How have we got to a place where victims of sexual violence have to plead with MSPs to amend the law to allow them to choose the sex of the person that examines them?
How have we got to a place where women who have been brutalised have to run the gauntlet of gender ideology to specify they want a biological woman to examine them?
And how have we got to a place where the national support service, Rape Crisis Scotland, tells those victims they are wrong?
Last week an important piece of policy, championed by RCS, reached its final stages in the Scottish Parliament: The Forensic Medical Services (Victims of Sexual Offences) (Scotland) Bill. It is an overdue piece of legislation designed to improve access to healthcare for victims of rape and sexual assault.
It secured early cross-party support and, having heard from survivors, there was a recommendation that the use of the word “gender”, in relation to the criteria to be applied to those examining victims was too ambiguous and that it should be changed to “sex”. The Scottish Government rejected the argument for reasons that still make no sense.
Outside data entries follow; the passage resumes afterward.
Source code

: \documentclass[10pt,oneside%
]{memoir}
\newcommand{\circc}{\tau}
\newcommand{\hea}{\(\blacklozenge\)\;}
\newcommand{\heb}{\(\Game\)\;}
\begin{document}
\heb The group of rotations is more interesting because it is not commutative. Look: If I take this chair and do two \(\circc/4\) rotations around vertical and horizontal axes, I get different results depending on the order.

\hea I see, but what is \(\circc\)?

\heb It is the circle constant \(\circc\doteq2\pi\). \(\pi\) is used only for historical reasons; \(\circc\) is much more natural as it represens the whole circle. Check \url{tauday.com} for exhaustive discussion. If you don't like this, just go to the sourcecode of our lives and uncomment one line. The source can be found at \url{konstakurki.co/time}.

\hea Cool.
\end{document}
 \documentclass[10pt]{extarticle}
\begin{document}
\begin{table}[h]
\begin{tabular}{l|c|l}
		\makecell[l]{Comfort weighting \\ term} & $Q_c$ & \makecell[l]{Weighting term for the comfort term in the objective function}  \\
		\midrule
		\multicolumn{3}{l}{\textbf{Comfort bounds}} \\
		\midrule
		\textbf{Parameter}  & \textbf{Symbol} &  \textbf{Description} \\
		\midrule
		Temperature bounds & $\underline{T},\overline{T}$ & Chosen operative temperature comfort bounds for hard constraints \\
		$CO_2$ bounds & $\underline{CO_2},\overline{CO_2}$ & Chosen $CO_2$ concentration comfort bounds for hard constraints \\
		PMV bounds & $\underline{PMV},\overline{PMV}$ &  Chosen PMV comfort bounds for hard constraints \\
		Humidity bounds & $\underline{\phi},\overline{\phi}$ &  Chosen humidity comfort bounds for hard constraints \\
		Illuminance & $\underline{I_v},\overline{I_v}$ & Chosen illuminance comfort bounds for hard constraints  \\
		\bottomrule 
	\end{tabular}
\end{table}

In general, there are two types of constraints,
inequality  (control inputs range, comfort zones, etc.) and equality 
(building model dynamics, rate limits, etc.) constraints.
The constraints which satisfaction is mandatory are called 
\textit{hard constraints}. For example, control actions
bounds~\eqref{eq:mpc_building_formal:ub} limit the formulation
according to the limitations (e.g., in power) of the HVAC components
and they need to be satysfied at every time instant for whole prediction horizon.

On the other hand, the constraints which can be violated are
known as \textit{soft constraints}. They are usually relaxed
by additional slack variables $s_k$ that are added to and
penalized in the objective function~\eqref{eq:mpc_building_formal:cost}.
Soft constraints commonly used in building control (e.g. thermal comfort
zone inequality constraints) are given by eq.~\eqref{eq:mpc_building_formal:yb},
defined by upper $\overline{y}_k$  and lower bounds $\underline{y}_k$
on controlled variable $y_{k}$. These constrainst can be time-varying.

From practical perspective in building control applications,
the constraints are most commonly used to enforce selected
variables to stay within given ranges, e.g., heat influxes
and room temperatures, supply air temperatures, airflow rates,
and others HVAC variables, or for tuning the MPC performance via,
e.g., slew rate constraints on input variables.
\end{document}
And Rape Crisis Scotland inexplicably supported that stance.
Meanwhile, the Scottish Labour MSP Johann Lamont, who carries with her gilt-edged credentials in feminism rooted in real women’s experiences of oppression, heroically tabled an amendment.
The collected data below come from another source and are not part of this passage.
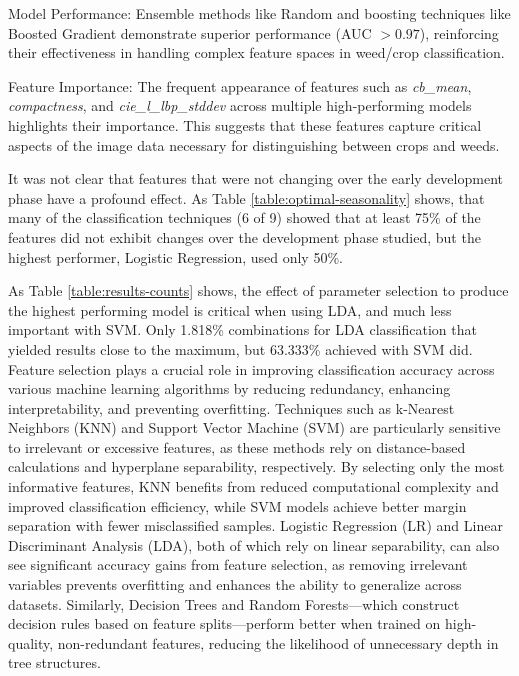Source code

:\documentclass[letterpaper, notitlepage]{report}
\begin{document}
Model Performance:
Ensemble methods like Random  and boosting techniques like Boosted Gradient demonstrate superior performance (AUC $> 0.97$), reinforcing their effectiveness in handling complex feature spaces in weed/crop classification.

Feature Importance:
The frequent appearance of features such as \textit{cb\_mean}, \textit{compactness}, and \textit{cie\_l\_lbp\_stddev} across multiple high-performing models highlights their importance. This suggests that these features capture critical aspects of the image data necessary for distinguishing between crops and weeds.

It was not clear that features that were not changing over the early development phase have a profound effect. As Table \ref{table:optimal-seasonality} shows, that many of the classification techniques (6 of 9) showed that at least 75\% of the features did not exhibit changes over the development phase studied, but the highest performer, Logistic Regression, used only 50\%.

As Table \ref{table:results-counts} shows, the effect of parameter selection to produce the highest performing model is critical when using LDA, and much less important with SVM. 
Only 1.818\% combinations for LDA classification that yielded results close to the maximum, but 63.333\% achieved with SVM did. 
Feature selection plays a crucial role in improving classification accuracy across various machine learning algorithms by reducing redundancy, enhancing interpretability, and preventing overfitting. Techniques such as k-Nearest Neighbors (KNN) and Support Vector Machine (SVM) are particularly sensitive to irrelevant or excessive features, as these methods rely on distance-based calculations and hyperplane separability, respectively. By selecting only the most informative features, KNN benefits from reduced computational complexity and improved classification efficiency, while SVM models achieve better margin separation with fewer misclassified samples. Logistic Regression (LR) and Linear Discriminant Analysis (LDA), both of which rely on linear separability, can also see significant accuracy gains from feature selection, as removing irrelevant variables prevents overfitting and enhances the ability to generalize across datasets. Similarly, Decision Trees and Random Forests—which construct decision rules based on feature splits—perform better when trained on high-quality, non-redundant features, reducing the likelihood of unnecessary depth in tree structures.
\end{document}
It was just six little words – “for the word ‘gender’ substitute ‘sex’”.
That was what victims of rape wanted. And for that, Lamont was vilified. For those trying to keep up with why something so fundamental as a victim’s right to choose the sex of who examines them after a rape is in any way contentious, you have to refer back to the proposed reform of the Gender Recognition Act. Everything that has happened since is now seen through that lens.
The proposals to reform the GRA were yet another well-intentioned but entirely nebulous manifesto aspiration of the SNP in 2016.
It was all-encompassing while saying nothing so the broad church that is the SNP membership was able to accommodate it.
Who, after all, couldn’t agree with a policy that was about human rights, equality and people being afforded dignity for whoever they want to be?
But what it didn’t offer was clarity. And, in the absence of real political leadership, “self ID” became the proxy for what the policy should be and that created a fault line about single-sex spaces and services, and who could access them.
So, yes, the debate about the GRA leached into much wider discussions about the conflation of sex and gender, of women’s rights, of what defines a woman, and, ultimately, whether you believe in science.
But victims of rape should not be collateral damage for the SNP’s inability or unwillingness to define exactly what it meant by reform.
“Replace gender with sex” – four little words that encapsulate so much of what has passed for debate on what it means to be a woman over the last painful two years when so many women have been silenced in a debate that has been full of rancour and accusation but empty of patience and empathy.
With the passing of the Lamont amendment, it is perhaps now time to let those women speak and to, finally, listen properly.